Copy the records below exactly, starting at the line that contains "CONVENTIONAL" and ending at the line that contains "Licensing Info"; leave out any pictures.
+++ Stored data +++
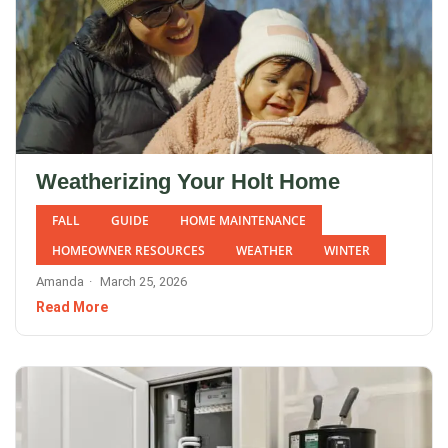
Weatherizing Your Holt Home
FALL
GUIDE
HOME MAINTENANCE
HOMEOWNER RESOURCES
WEATHER
WINTER
Amanda
March 25, 2026
Read More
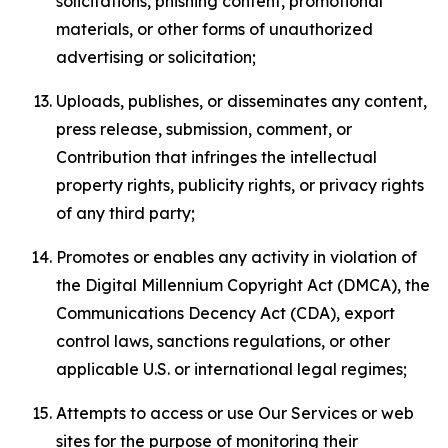
solicitations, phishing content, promotional
materials, or other forms of unauthorized
advertising or solicitation;
Uploads, publishes, or disseminates any content,
press release, submission, comment, or
Contribution that infringes the intellectual
property rights, publicity rights, or privacy rights
of any third party;
Promotes or enables any activity in violation of
the Digital Millennium Copyright Act (DMCA), the
Communications Decency Act (CDA), export
control laws, sanctions regulations, or other
applicable U.S. or international legal regimes;
Attempts to access or use Our Services or web
sites for the purpose of monitoring their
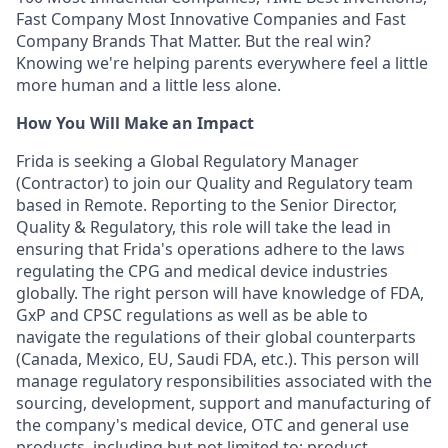
Fast Company Most Innovative Companies and Fast
Company Brands That Matter. But the real win?
Knowing we're helping parents everywhere feel a little
more human and a little less alone.
How You Will Make an Impact
Frida is seeking a Global Regulatory Manager
(Contractor) to join our Quality and Regulatory team
based in Remote. Reporting to the Senior Director,
Quality & Regulatory, this role will take the lead in
ensuring that Frida's operations adhere to the laws
regulating the CPG and medical device industries
globally. The right person will have knowledge of FDA,
GxP and CPSC regulations as well as be able to
navigate the regulations of their global counterparts
(Canada, Mexico, EU, Saudi FDA, etc.). This person will
manage regulatory responsibilities associated with the
sourcing, development, support and manufacturing of
the company's medical device, OTC and general use
products, including but not limited to: product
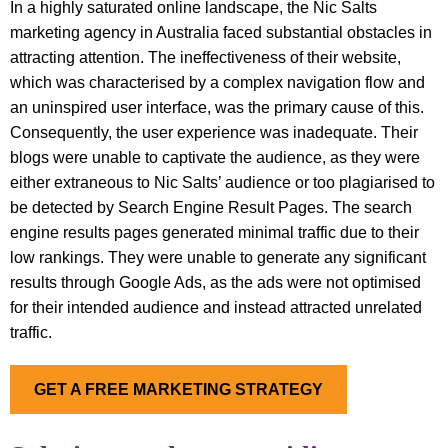
In a highly saturated online landscape, the Nic Salts
marketing agency in Australia faced substantial obstacles in
attracting attention. The ineffectiveness of their website,
which was characterised by a complex navigation flow and
an uninspired user interface, was the primary cause of this.
Consequently, the user experience was inadequate. Their
blogs were unable to captivate the audience, as they were
either extraneous to Nic Salts’ audience or too plagiarised to
be detected by Search Engine Result Pages. The search
engine results pages generated minimal traffic due to their
low rankings. They were unable to generate any significant
results through Google Ads, as the ads were not optimised
for their intended audience and instead attracted unrelated
traffic.
GET A FREE MARKETING STRATEGY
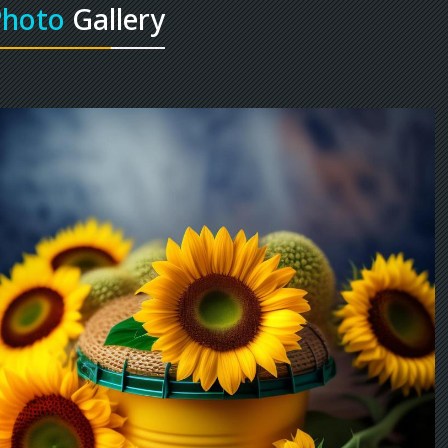
Photo
Gallery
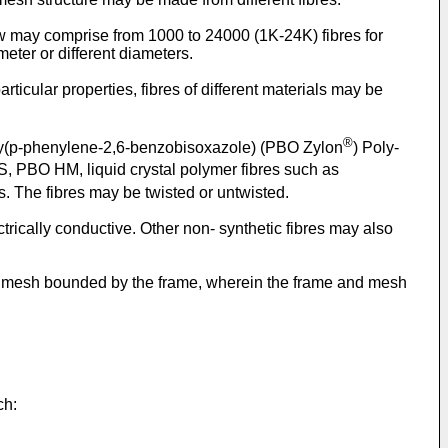
tow may comprise from 1000 to 24000 (1K-24K) fibres for
eter or different diameters.
rticular properties, fibres of different materials may be
®
poly(p-phenylene-2,6-benzobisoxazole) (PBO Zylon
) Poly-
, PBO HM, liquid crystal polymer fibres such as
es. The fibres may be twisted or untwisted.
ectrically conductive. Other non- synthetic fibres may also
nd a mesh bounded by the frame, wherein the frame and mesh
ch:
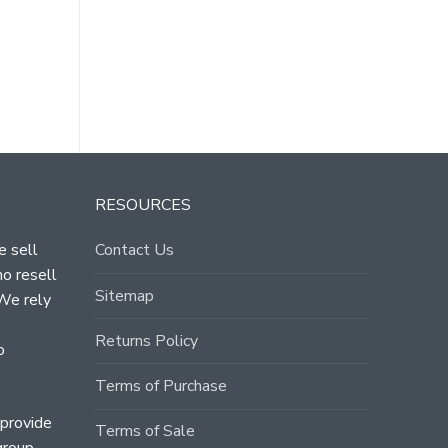
RESOURCES
e sell
Contact Us
ho resell
Sitemap
 We rely
Returns Policy
o
Terms of Purchase
 provide
Terms of Sale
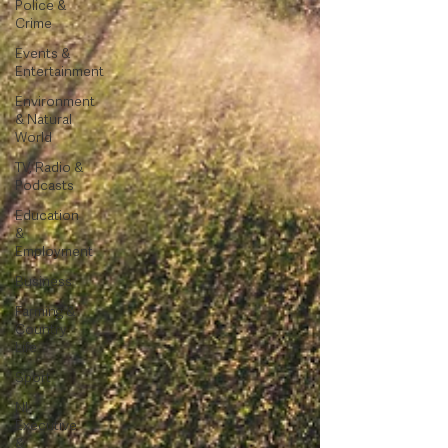
Police &
Crime
Events &
Entertainment
Environment
& Natural
World
TV, Radio &
Podcasts
Education
&
Employment
Business
Farming &
Country
Life
Sport
NI
Executive
&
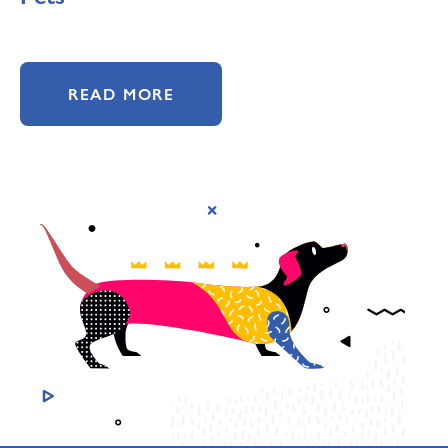
READ MORE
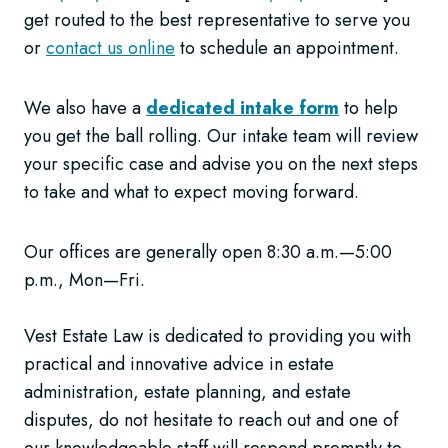
get routed to the best representative to serve you
or
contact us online
to schedule an appointment.
We also have a
dedicated intake form
to help
you get the ball rolling. Our intake team will review
your specific case and advise you on the next steps
to take and what to expect moving forward.
Our offices are generally open 8:30 a.m.—5:00
p.m., Mon—Fri.
Vest Estate Law is dedicated to providing you with
practical and innovative advice in estate
administration, estate planning, and estate
disputes, do not hesitate to reach out and one of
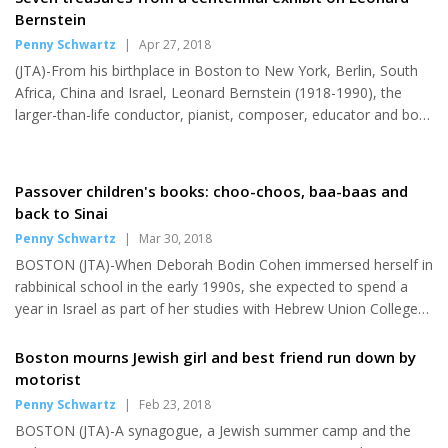
under the Community Preservation Act. The funding for the
Bernstein
multi-story building, once abandoned but now a landmark and
Penny Schwartz
|
Apr 27, 2018
tourist destination, will be used to help make it fully accessible
(JTA)-From his birthplace in Boston to New York, Berlin, South
for those with disabilities and the elderly, and...
Africa, China and Israel, Leonard Bernstein (1918-1990), the
larger-than-life conductor, pianist, composer, educator and bon
vivant, is being celebrated in a two-year bonanza of concerts,
stage productions and programs marking the centennial of his
birth. The American-born son of Ukrainian Jewish immigrants,
Passover children's books: choo-choos, baa-baas and
Bernstein's influence spanned the musical world, from classical
back to Sinai
music to Broadway. Thousands of events are featured as a part
Penny Schwartz
|
Mar 30, 2018
of #Bernsteinat100, including "Leonard Bernstein:...
BOSTON (JTA)-When Deborah Bodin Cohen immersed herself in
rabbinical school in the early 1990s, she expected to spend a
year in Israel as part of her studies with Hebrew Union College-
Jewish Institute of Religion. What she didn't know was that a
decade later, the experience of living in Jerusalem would spark
Boston mourns Jewish girl and best friend run down by
her inspiration for a children's book that has become a popular
motorist
award-winning series. "Engineer Ari and the Passover Rush,"
Penny Schwartz
|
Feb 23, 2018
Bodin Cohen's fourth book in Kar-Ben's "Engineer Ari" series, is
BOSTON (JTA)-A synagogue, a Jewish summer camp and the
among a trio of new children's books for the...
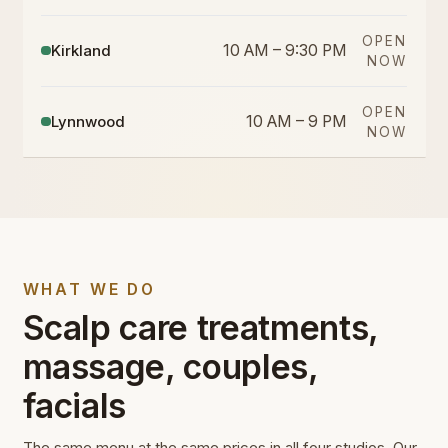
OPEN
Kirkland
10 AM – 9:30 PM
NOW
OPEN
Lynnwood
10 AM – 9 PM
NOW
WHAT WE DO
Scalp care treatments,
massage, couples,
facials
The same menu at the same prices in all four studios. Our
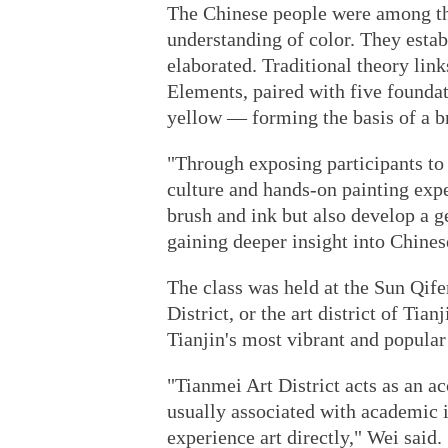
The Chinese people were among the
understanding of color. They estab
elaborated. Traditional theory lin
Elements, paired with five foundat
yellow — forming the basis of a b
"Through exposing participants to 
culture and hands-on painting expe
brush and ink but also develop a ge
gaining deeper insight into Chines
The class was held at the Sun Qif
District, or the art district of Ti
Tianjin's most vibrant and popular 
"Tianmei Art District acts as an ac
usually associated with academic i
experience art directly," Wei said.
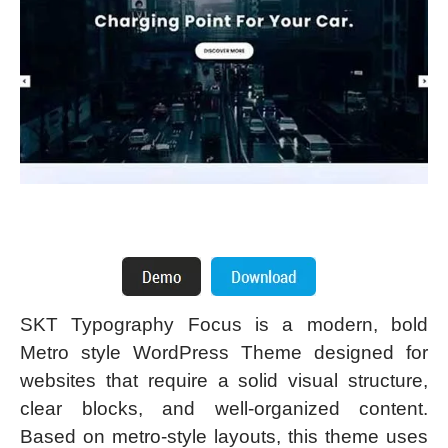
SKT Typography Focus is a modern, bold
Metro style WordPress Theme designed for
websites that require a solid visual structure,
clear blocks, and well-organized content.
Based on metro-style layouts, this theme uses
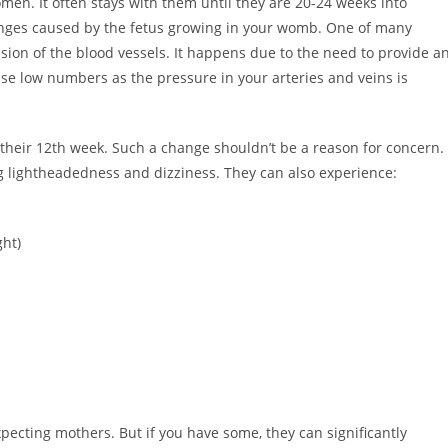
n. It often stays with them until they are 20-24 weeks into
anges caused by the fetus growing in your womb. One of many
sion of the blood vessels. It happens due to the need to provide a
se low numbers as the pressure in your arteries and veins is
heir 12th week. Such a change shouldn’t be a reason for concern.
g lightheadedness and dizziness. They can also experience:
ght)
pecting mothers. But if you have some, they can significantly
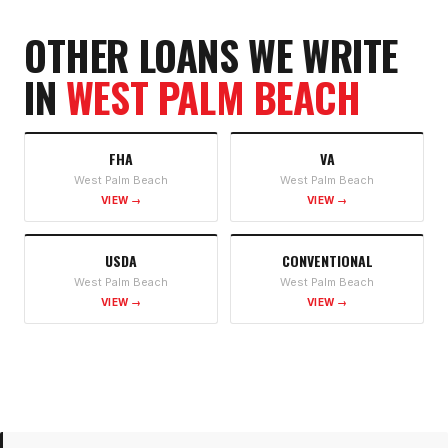
OTHER LOANS WE WRITE
IN
WEST PALM BEACH
FHA
VA
West Palm Beach
West Palm Beach
VIEW →
VIEW →
USDA
CONVENTIONAL
West Palm Beach
West Palm Beach
VIEW →
VIEW →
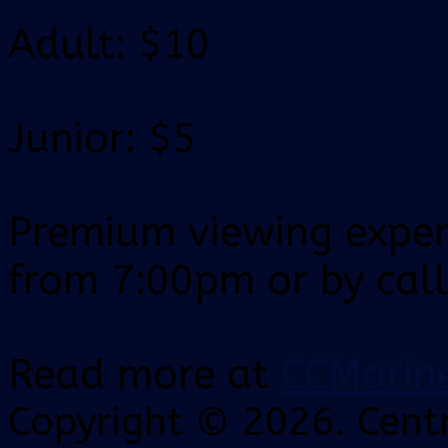
Adult: $10
Junior: $5
Premium viewing experi
from 7:00pm or by cal
Read more at
CCMarin
Copyright © 2026. Centr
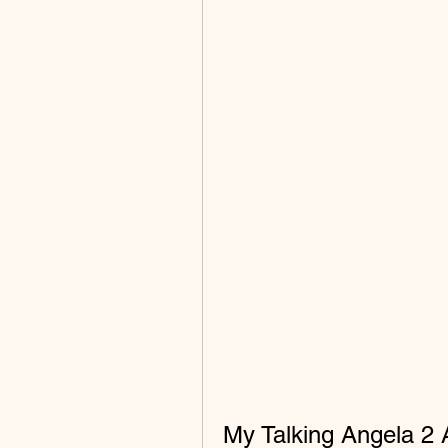
My Talking Angela 2 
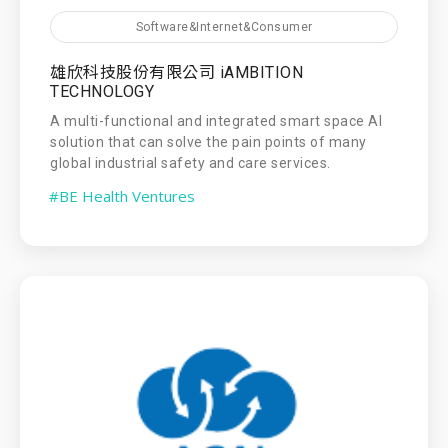
Software&Internet&Consumer
雄欣科技股份有限公司 iAMBITION
TECHNOLOGY
A multi-functional and integrated smart space AI
solution that can solve the pain points of many
global industrial safety and care services.
#BE Health Ventures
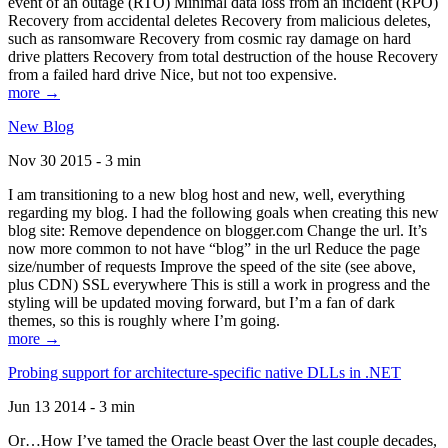
event of an outage (RTO) Minimal data loss from an incident (RPO)
Recovery from accidental deletes Recovery from malicious deletes,
such as ransomware Recovery from cosmic ray damage on hard
drive platters Recovery from total destruction of the house Recovery
from a failed hard drive Nice, but not too expensive.
more →
New Blog
Nov 30 2015 - 3 min
I am transitioning to a new blog host and new, well, everything
regarding my blog. I had the following goals when creating this new
blog site: Remove dependence on blogger.com Change the url. It’s
now more common to not have “blog” in the url Reduce the page
size/number of requests Improve the speed of the site (see above,
plus CDN) SSL everywhere This is still a work in progress and the
styling will be updated moving forward, but I’m a fan of dark
themes, so this is roughly where I’m going.
more →
Probing support for architecture-specific native DLLs in .NET
Jun 13 2014 - 3 min
Or…How I’ve tamed the Oracle beast Over the last couple decades,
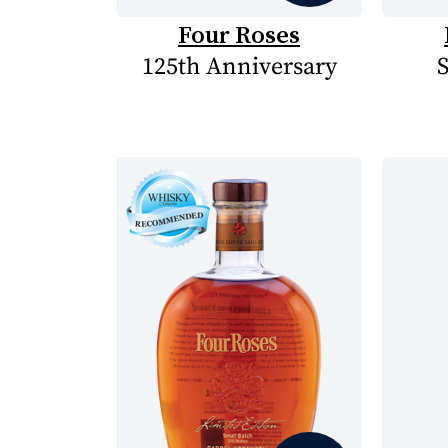
Four Roses
125th Anniversary
S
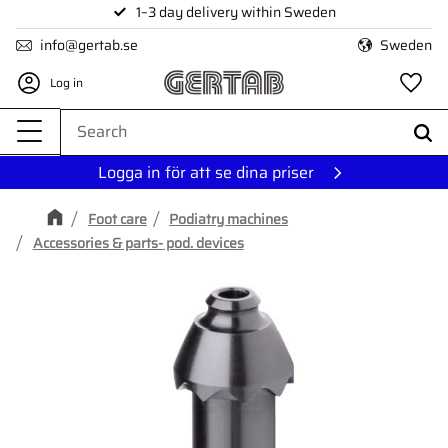
1–3 day delivery within Sweden
Menu
info@gertab.se
Sweden
Log in
Fa
Logga in för att se dina priser
Foot care
Podiatry machines
Accessories & parts- pod. devices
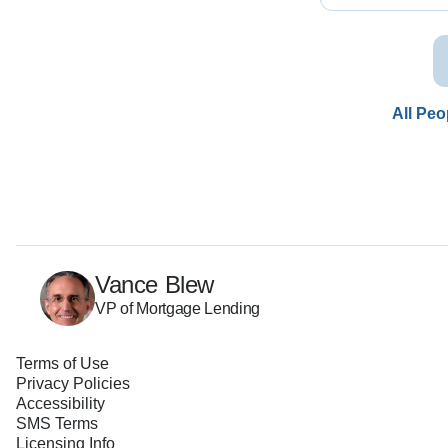
All Peo
Vance Blew
VP of Mortgage Lending
Terms of Use
Privacy Policies
Accessibility
SMS Terms
Licensing Info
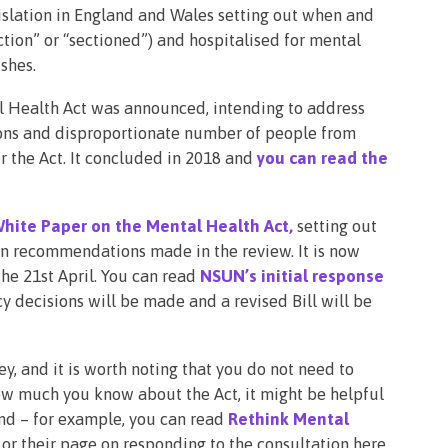
islation in England and Wales setting out when and
ion” or “sectioned”) and hospitalised for mental
ishes.
l Health Act was announced, intending to address
ions and disproportionate number of people from
 the Act. It concluded in 2018 and
you can read the
hite Paper on the Mental Health Act,
setting out
 on recommendations made in the review. It is now
the 21st April. You can read
NSUN’s initial response
icy decisions will be made and a revised Bill will be
ey, and it is worth noting that you do not need to
ow much you know about the Act, it might be helpful
nd – for example, you can read
Rethink Mental
or their page on responding to the consultation here.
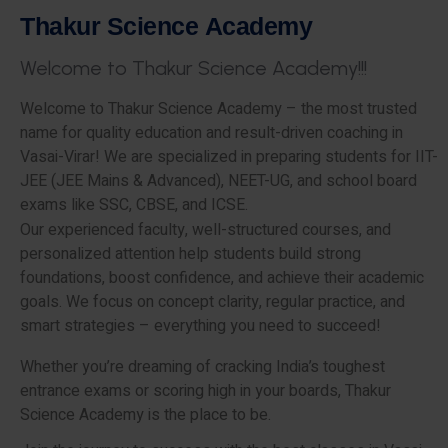
T
h
a
k
u
r
S
c
i
e
n
c
e
A
c
a
d
e
m
y
W
e
l
c
o
m
e
t
o
T
h
a
k
u
r
S
c
i
e
n
c
e
A
c
a
d
e
m
y
!
!
!
Welcome to Thakur Science Academy – the most trusted
name for quality education and result-driven coaching in
Vasai-Virar! We are specialized in preparing students for IIT-
JEE (JEE Mains & Advanced), NEET-UG, and school board
exams like SSC, CBSE, and ICSE.
Our experienced faculty, well-structured courses, and
personalized attention help students build strong
foundations, boost confidence, and achieve their academic
goals. We focus on concept clarity, regular practice, and
smart strategies – everything you need to succeed!
Whether you’re dreaming of cracking India’s toughest
entrance exams or scoring high in your boards, Thakur
Science Academy is the place to be.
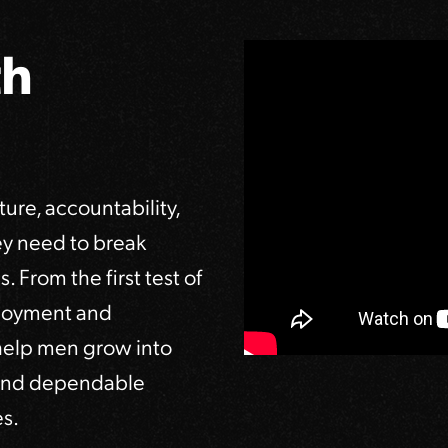
th
ure, accountability,
ey need to break
. From the first test of
loyment and
 help men grow into
, and dependable
s.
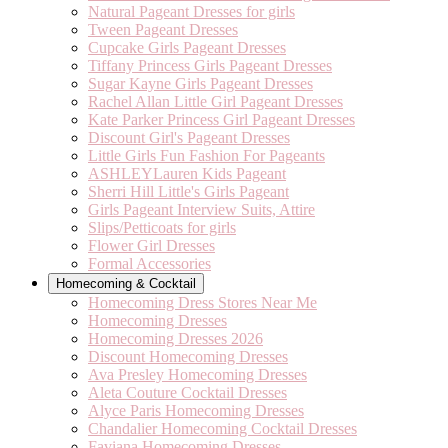
Natural Pageant Dresses for girls
Tween Pageant Dresses
Cupcake Girls Pageant Dresses
Tiffany Princess Girls Pageant Dresses
Sugar Kayne Girls Pageant Dresses
Rachel Allan Little Girl Pageant Dresses
Kate Parker Princess Girl Pageant Dresses
Discount Girl's Pageant Dresses
Little Girls Fun Fashion For Pageants
ASHLEYLauren Kids Pageant
Sherri Hill Little's Girls Pageant
Girls Pageant Interview Suits, Attire
Slips/Petticoats for girls
Flower Girl Dresses
Formal Accessories
Homecoming & Cocktail
Homecoming Dress Stores Near Me
Homecoming Dresses
Homecoming Dresses 2026
Discount Homecoming Dresses
Ava Presley Homecoming Dresses
Aleta Couture Cocktail Dresses
Alyce Paris Homecoming Dresses
Chandalier Homecoming Cocktail Dresses
Faviana Homecoming Dresses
+++
**Solved exercise**.
CONVENTIONAL
West Palm Beach
West Palm Beach
VIEW →
VIEW →
Adult: $10
Junior: $5
Premium viewing experi
from 7:00pm or by cal
Read more at
CCMarin
Copyright © 2026. Centr
My Talking Angela 2 
Software&Internet&Consumer
雄欣科技股份有限公司 iAMBITION
TECHNOLOGY
A multi-functional and integrated smart space AI
solution that can solve the pain points of many
global industrial safety and care services.
#BE Health Ventures
event of an outage (RTO) Minimal data loss from an incident (RPO)
Recovery from accidental deletes Recovery from malicious deletes,
such as ransomware Recovery from cosmic ray damage on hard
drive platters Recovery from total destruction of the house Recovery
from a failed hard drive Nice, but not too expensive.
more →
New Blog
Nov 30 2015 - 3 min
I am transitioning to a new blog host and new, well, everything
regarding my blog. I had the following goals when creating this new
blog site: Remove dependence on blogger.com Change the url. It’s
now more common to not have “blog” in the url Reduce the page
size/number of requests Improve the speed of the site (see above,
plus CDN) SSL everywhere This is still a work in progress and the
styling will be updated moving forward, but I’m a fan of dark
themes, so this is roughly where I’m going.
more →
Probing support for architecture-specific native DLLs in .NET
Jun 13 2014 - 3 min
Or…How I’ve tamed the Oracle beast Over the last couple decades,
Four Roses
125th Anniversary
S
1–3 day delivery within Sweden
Menu
info@gertab.se
Sweden
Log in
Fa
Logga in för att se dina priser
Foot care
Podiatry machines
Accessories & parts- pod. devices
All Peo
Vance Blew
VP of Mortgage Lending
Terms of Use
Privacy Policies
Accessibility
SMS Terms
Licensing Info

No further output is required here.